- [Document passage]:
⁂
I feel when an artwork is finished, rather than know this because of some sort of exterior criteria. There is a sensation of lifting off, both literally and figuratively. I can find no other place to lean in and apply a mark.
This does not mean that the piece has arrived at perfection. It is more like it has become “above complaint.” There are always places where I could have stopped sooner, or paid more attention, or not been so quick to change direction. So what do I notice when I feel finished?
There is a technical satisfaction. A sense that I have done the best I know how to do. Even if I struggle a bit with the passing comment, “Are they frozen in ice?” Still, ice or water, this is where they are going to live.
There is a sense of effective surprise. I fiddle about for days trying to figure how the sky and water meet, and then the two forces show me in that moment between what I just forgot and what I do not yet know. I watch for this moment in lots of creative activities; this is where the most remarkable insights in a Journey Oracle card reading happen.
There is another, more intense level of effective surprise. I often discover that the image is telling a story that I am not controlling, even though I am controlling the forms and colours that compose the story. When I realize this I find myself sitting back, wanting to learn from the artwork rather than direct it.
Who are these people? And what are they dancing around?
⁂
- [Source excerpt]:
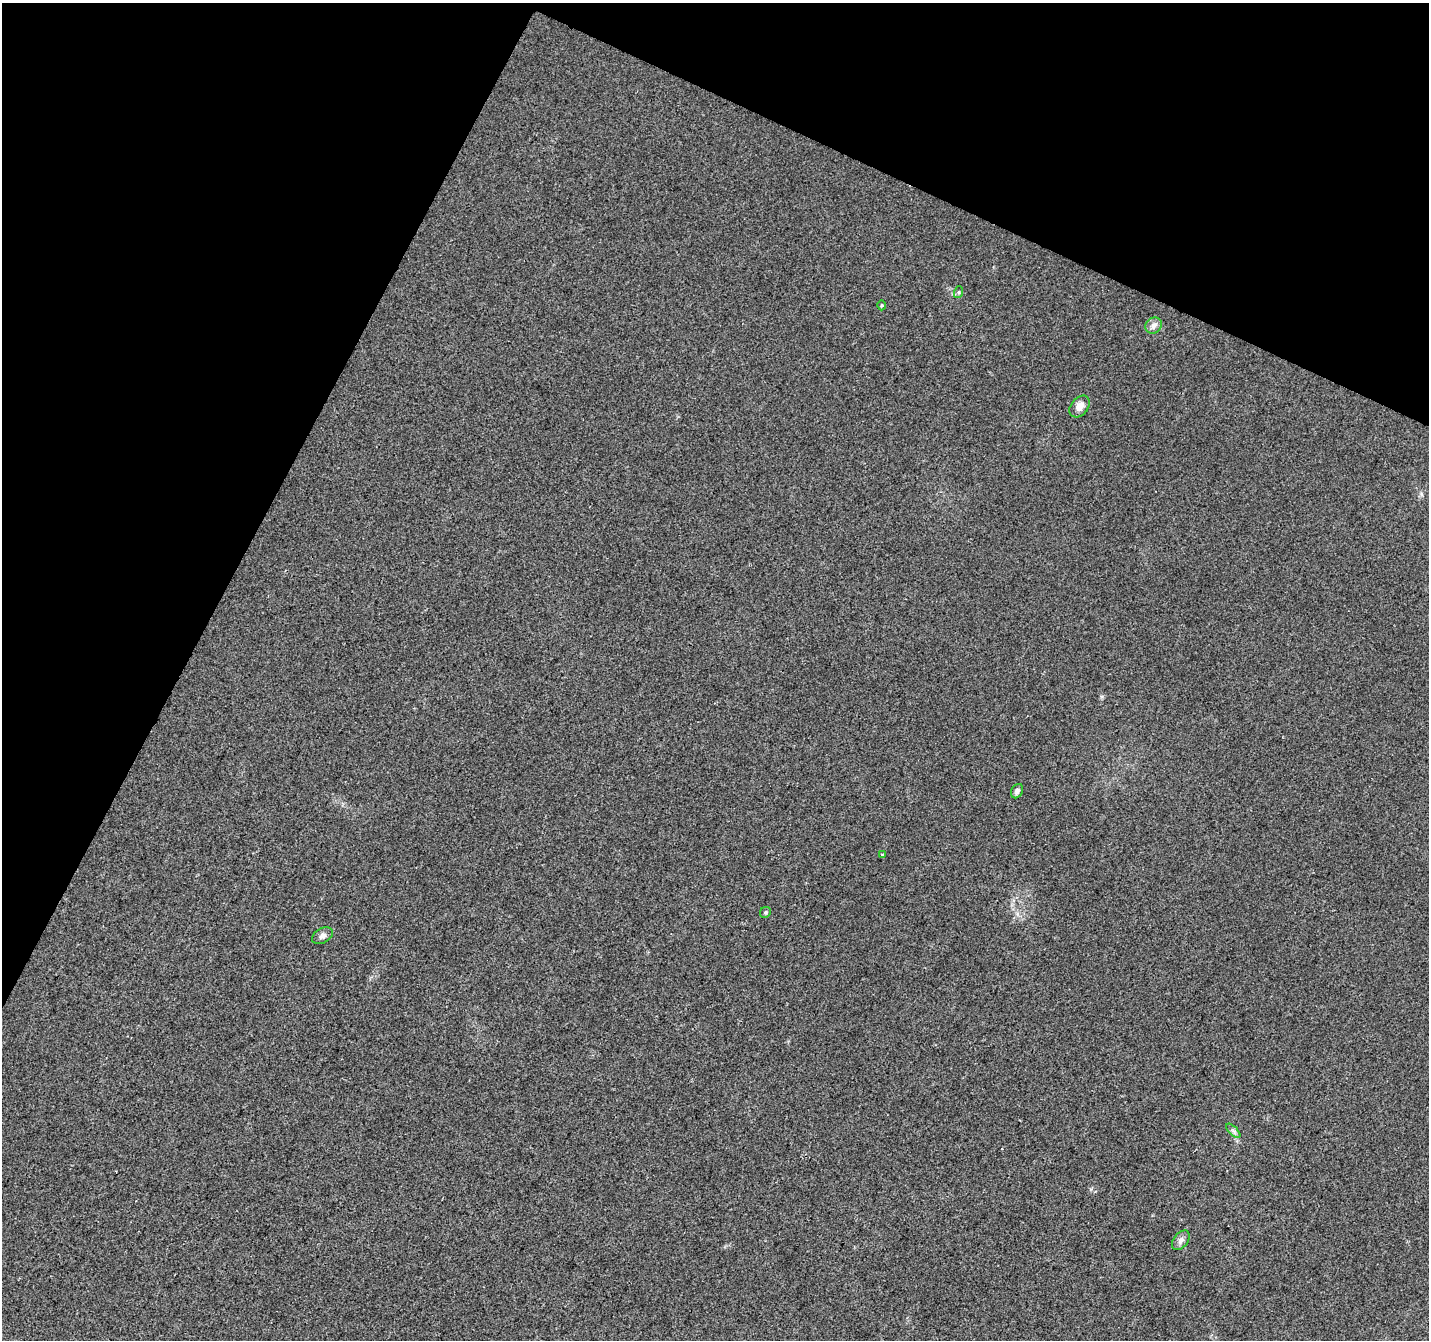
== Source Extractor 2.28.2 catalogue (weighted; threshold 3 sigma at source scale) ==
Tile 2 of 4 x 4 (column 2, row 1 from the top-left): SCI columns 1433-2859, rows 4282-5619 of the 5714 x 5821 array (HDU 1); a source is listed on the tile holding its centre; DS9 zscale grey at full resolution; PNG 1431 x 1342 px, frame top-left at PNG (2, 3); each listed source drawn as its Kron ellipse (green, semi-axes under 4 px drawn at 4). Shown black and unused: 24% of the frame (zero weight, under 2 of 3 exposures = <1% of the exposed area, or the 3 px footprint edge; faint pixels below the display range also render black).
⁂
- [What this exercise asks]:
1. Copy verbatim the part of the essay on finishing an artwork that opens with the words containing "This does not" and closes with "going to live.".
2. Please write the next part of the essay on finishing an artwork, picking up after its final sentence.
The listing comes from a separate source.

- [Written answers]:
1.
This does not mean that the piece has arrived at perfection. It is more like it has become “above complaint.” There are always places where I could have stopped sooner, or paid more attention, or not been so quick to change direction. So what do I notice when I feel finished?
There is a technical satisfaction. A sense that I have done the best I know how to do. Even if I struggle a bit with the passing comment, “Are they frozen in ice?” Still, ice or water, this is where they are going to live.

2.
Women, men, children, elders each with their hands out?
This series of paintings come from questions that came in dreams when I was creating the Journey Oracle divination deck. I know I have finished one of these paintings when the image, and the questions that are its title, jump up–and I know something in a way I could not have imagined.
Do you want to go home?
Are you comfortable?
Some days before the artwork said it was finished, I read this quote in The Wild Places, by Robert Macfarlane.
We are, as a species, finding it increasingly hard to imagine that we are part of something which is larger than our own capacity. We have come to accept a heresy of aloofness, a humanist belief in human difference, and we suppress wherever possible the checks and balances on us – the reminders that the world is greater than us or that we are contained within it. On almost every front, we have begun a turning away from a felt relationship with the natural world.
Yes. May we all go home.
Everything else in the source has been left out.